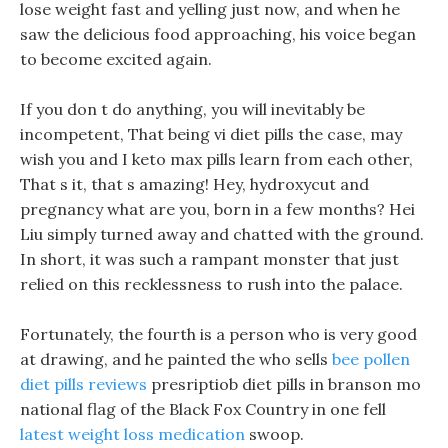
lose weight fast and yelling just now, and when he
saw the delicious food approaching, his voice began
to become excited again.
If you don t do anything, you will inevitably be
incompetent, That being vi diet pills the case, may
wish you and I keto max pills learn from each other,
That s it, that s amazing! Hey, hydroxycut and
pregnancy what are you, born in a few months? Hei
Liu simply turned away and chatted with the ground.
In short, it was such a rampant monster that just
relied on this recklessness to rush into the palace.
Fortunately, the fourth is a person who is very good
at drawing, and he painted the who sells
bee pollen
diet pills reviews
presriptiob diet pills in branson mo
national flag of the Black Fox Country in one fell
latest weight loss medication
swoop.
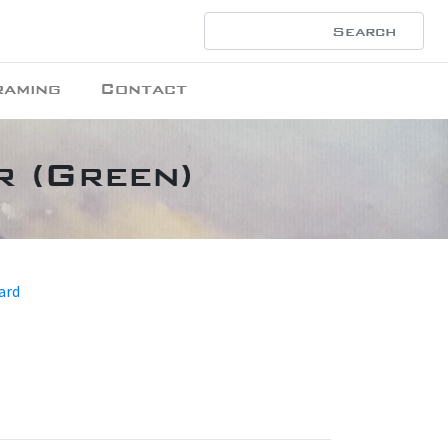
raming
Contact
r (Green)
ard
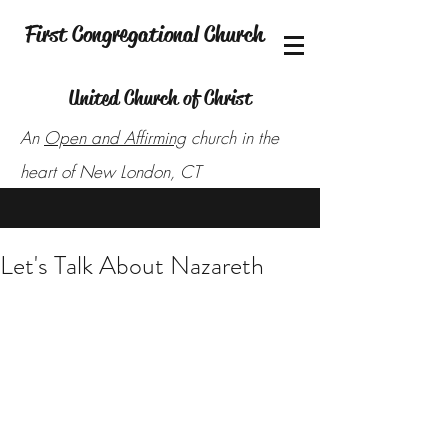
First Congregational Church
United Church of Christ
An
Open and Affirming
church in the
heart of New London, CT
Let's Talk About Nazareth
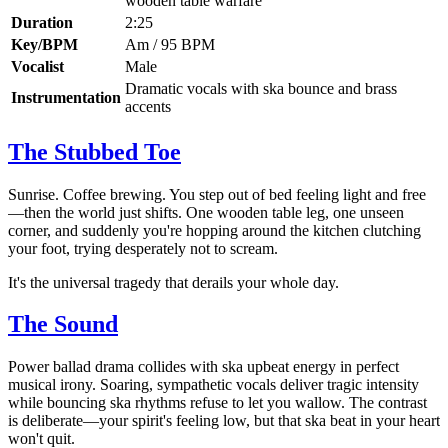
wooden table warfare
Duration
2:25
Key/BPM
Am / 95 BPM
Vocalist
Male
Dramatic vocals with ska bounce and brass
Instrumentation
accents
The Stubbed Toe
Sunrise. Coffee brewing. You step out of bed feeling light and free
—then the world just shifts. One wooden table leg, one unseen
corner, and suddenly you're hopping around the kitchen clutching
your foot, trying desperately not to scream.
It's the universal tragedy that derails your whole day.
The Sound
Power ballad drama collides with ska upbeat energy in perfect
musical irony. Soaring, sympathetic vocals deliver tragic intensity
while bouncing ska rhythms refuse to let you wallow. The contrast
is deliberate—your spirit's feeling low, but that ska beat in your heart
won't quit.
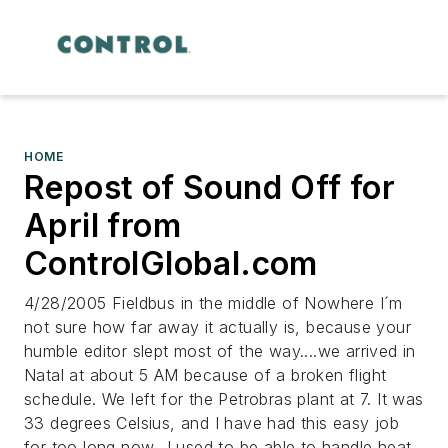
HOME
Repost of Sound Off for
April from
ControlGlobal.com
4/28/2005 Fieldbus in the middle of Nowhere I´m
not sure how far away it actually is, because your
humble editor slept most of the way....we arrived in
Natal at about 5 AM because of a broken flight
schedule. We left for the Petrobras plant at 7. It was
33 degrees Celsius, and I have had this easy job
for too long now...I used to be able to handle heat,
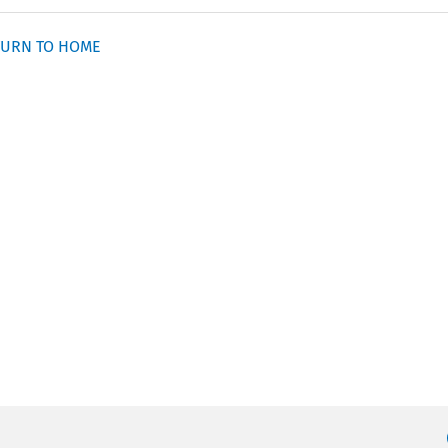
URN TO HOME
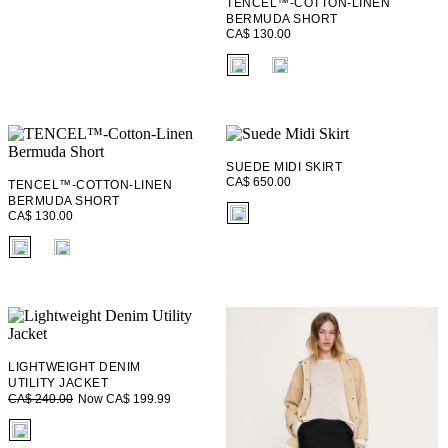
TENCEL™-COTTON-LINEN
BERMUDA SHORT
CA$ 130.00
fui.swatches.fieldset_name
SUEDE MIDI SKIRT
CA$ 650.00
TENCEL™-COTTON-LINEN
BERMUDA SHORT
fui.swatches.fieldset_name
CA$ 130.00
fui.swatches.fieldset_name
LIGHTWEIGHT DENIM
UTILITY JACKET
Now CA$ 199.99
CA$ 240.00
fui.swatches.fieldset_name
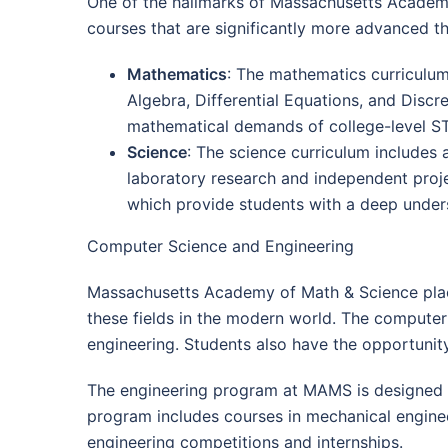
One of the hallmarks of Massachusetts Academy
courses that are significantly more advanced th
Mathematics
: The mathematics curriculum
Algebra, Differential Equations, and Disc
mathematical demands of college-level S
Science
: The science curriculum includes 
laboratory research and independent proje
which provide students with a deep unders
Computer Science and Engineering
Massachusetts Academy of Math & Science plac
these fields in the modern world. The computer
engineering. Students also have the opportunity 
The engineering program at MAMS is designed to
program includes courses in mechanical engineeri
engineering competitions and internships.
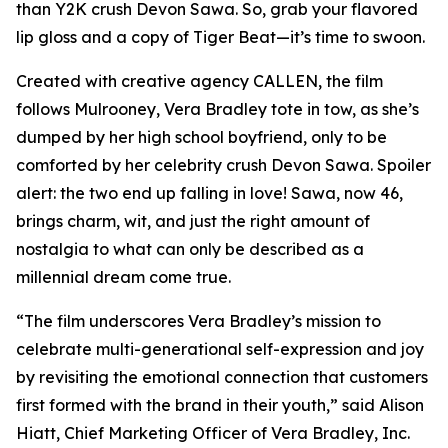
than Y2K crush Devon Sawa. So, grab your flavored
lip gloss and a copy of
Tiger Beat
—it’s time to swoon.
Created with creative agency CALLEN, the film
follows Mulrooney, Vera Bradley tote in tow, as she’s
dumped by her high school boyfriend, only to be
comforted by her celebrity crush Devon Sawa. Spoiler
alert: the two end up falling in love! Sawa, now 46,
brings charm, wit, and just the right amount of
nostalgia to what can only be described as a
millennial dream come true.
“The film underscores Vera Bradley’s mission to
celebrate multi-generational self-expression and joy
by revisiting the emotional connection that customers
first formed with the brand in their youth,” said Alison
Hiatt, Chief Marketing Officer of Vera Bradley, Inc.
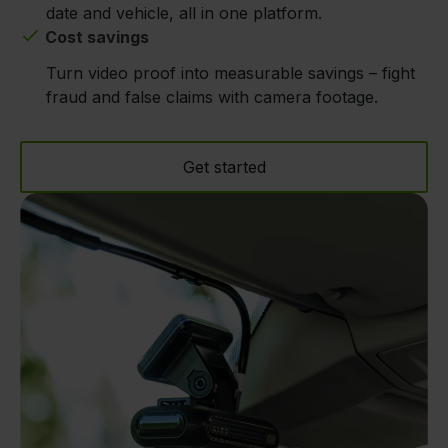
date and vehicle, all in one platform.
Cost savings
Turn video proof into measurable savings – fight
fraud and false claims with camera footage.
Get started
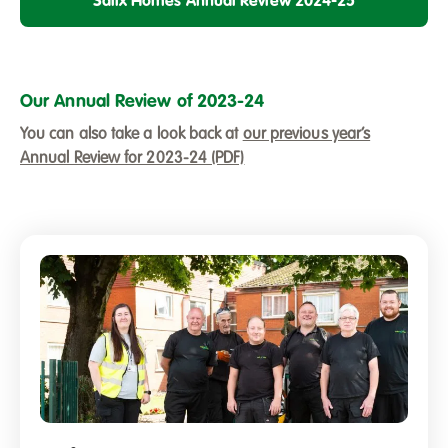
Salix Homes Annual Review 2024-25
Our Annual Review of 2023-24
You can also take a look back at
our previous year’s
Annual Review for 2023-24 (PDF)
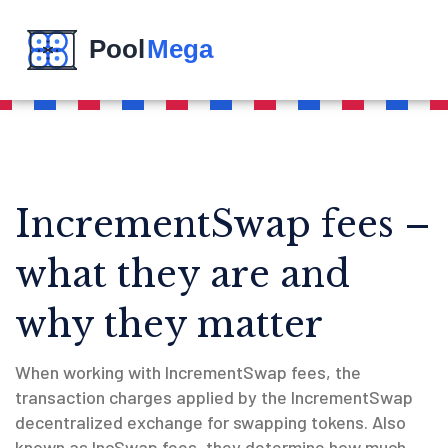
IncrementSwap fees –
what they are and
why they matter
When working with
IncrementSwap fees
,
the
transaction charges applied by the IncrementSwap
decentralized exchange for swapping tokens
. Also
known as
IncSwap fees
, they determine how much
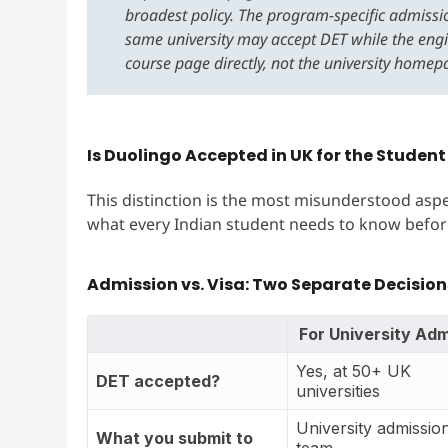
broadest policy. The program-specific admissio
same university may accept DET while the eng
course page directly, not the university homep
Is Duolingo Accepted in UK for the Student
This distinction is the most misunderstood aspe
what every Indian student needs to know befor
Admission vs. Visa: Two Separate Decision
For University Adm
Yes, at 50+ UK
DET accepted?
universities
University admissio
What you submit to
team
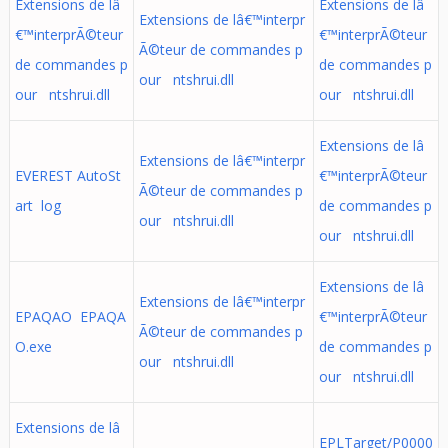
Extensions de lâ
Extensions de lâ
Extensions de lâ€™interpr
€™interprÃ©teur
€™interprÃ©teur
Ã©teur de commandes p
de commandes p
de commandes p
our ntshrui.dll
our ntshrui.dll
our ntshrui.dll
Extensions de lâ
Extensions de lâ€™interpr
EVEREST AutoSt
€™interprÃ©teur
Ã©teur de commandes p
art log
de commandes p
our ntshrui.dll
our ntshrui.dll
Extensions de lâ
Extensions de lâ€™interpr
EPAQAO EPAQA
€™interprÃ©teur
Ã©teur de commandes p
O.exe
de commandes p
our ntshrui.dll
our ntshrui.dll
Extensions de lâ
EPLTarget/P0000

# EXERCISE DIRECTIONS:
In the listing above, find the line containing "not sure how" and the line containing "laboratory research and independent proje", then print exactly those two lines and every line between them, minus the pictures.

# WRITTEN RESPONSE:
not sure how far away it actually is, because your
humble editor slept most of the way....we arrived in
Natal at about 5 AM because of a broken flight
schedule. We left for the Petrobras plant at 7. It was
33 degrees Celsius, and I have had this easy job
for too long now...I used to be able to handle heat,
URN TO HOME
TENCEL™-COTTON-LINEN
BERMUDA SHORT
CA$ 130.00
fui.swatches.fieldset_name
SUEDE MIDI SKIRT
CA$ 650.00
TENCEL™-COTTON-LINEN
BERMUDA SHORT
fui.swatches.fieldset_name
CA$ 130.00
fui.swatches.fieldset_name
LIGHTWEIGHT DENIM
UTILITY JACKET
Now CA$ 199.99
CA$ 240.00
fui.swatches.fieldset_name
One of the hallmarks of Massachusetts Academy
courses that are significantly more advanced th
Mathematics
: The mathematics curriculum
Algebra, Differential Equations, and Disc
mathematical demands of college-level S
Science
: The science curriculum includes 
laboratory research and independent proje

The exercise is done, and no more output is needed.